In the records below, locate the line containing "Smetana & všechno"; output that line and every following line through the last, exactly.
─── Source material
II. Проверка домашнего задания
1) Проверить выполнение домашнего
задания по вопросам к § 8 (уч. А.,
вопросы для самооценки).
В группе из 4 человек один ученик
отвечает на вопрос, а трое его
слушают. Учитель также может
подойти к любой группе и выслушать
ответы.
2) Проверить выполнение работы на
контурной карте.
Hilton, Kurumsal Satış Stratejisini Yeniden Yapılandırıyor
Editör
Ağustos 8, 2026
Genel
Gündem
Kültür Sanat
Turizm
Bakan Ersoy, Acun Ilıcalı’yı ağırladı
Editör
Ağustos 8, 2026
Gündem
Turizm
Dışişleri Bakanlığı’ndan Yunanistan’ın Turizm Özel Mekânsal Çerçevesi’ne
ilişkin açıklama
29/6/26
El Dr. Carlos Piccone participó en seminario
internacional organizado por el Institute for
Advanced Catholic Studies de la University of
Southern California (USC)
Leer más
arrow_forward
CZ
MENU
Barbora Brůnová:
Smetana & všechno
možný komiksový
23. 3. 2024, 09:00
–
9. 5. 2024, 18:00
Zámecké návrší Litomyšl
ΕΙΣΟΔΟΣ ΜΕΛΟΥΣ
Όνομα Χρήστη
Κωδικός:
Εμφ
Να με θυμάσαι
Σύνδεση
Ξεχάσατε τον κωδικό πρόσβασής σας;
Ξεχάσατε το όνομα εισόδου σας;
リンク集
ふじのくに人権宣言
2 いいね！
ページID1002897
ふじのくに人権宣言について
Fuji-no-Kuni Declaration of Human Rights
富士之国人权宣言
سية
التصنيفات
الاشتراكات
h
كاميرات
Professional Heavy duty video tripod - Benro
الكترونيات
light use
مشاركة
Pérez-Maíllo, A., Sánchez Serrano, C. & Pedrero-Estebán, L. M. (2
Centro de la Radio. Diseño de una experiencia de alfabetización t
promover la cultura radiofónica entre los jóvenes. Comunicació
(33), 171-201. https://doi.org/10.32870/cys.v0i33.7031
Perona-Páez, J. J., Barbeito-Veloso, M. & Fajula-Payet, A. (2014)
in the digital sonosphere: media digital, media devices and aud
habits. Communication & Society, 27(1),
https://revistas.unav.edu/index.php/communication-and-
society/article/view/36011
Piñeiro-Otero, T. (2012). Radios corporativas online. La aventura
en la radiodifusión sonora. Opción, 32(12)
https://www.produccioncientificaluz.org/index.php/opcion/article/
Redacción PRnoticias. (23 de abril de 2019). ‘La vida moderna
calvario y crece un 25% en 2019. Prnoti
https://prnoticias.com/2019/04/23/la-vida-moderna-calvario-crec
──────
Solved problem
Smetana & všechno
možný komiksový
23. 3. 2024, 09:00
–
9. 5. 2024, 18:00
Zámecké návrší Litomyšl
ΕΙΣΟΔΟΣ ΜΕΛΟΥΣ
Όνομα Χρήστη
Κωδικός:
Εμφ
Να με θυμάσαι
Σύνδεση
Ξεχάσατε τον κωδικό πρόσβασής σας;
Ξεχάσατε το όνομα εισόδου σας;
リンク集
ふじのくに人権宣言
2 いいね！
ページID1002897
ふじのくに人権宣言について
Fuji-no-Kuni Declaration of Human Rights
富士之国人权宣言
سية
التصنيفات
الاشتراكات
h
كاميرات
Professional Heavy duty video tripod - Benro
الكترونيات
light use
مشاركة
Pérez-Maíllo, A., Sánchez Serrano, C. & Pedrero-Estebán, L. M. (2
Centro de la Radio. Diseño de una experiencia de alfabetización t
promover la cultura radiofónica entre los jóvenes. Comunicació
(33), 171-201. https://doi.org/10.32870/cys.v0i33.7031
Perona-Páez, J. J., Barbeito-Veloso, M. & Fajula-Payet, A. (2014)
in the digital sonosphere: media digital, media devices and aud
habits. Communication & Society, 27(1),
https://revistas.unav.edu/index.php/communication-and-
society/article/view/36011
Piñeiro-Otero, T. (2012). Radios corporativas online. La aventura
en la radiodifusión sonora. Opción, 32(12)
https://www.produccioncientificaluz.org/index.php/opcion/article/
Redacción PRnoticias. (23 de abril de 2019). ‘La vida moderna
calvario y crece un 25% en 2019. Prnoti
https://prnoticias.com/2019/04/23/la-vida-moderna-calvario-crec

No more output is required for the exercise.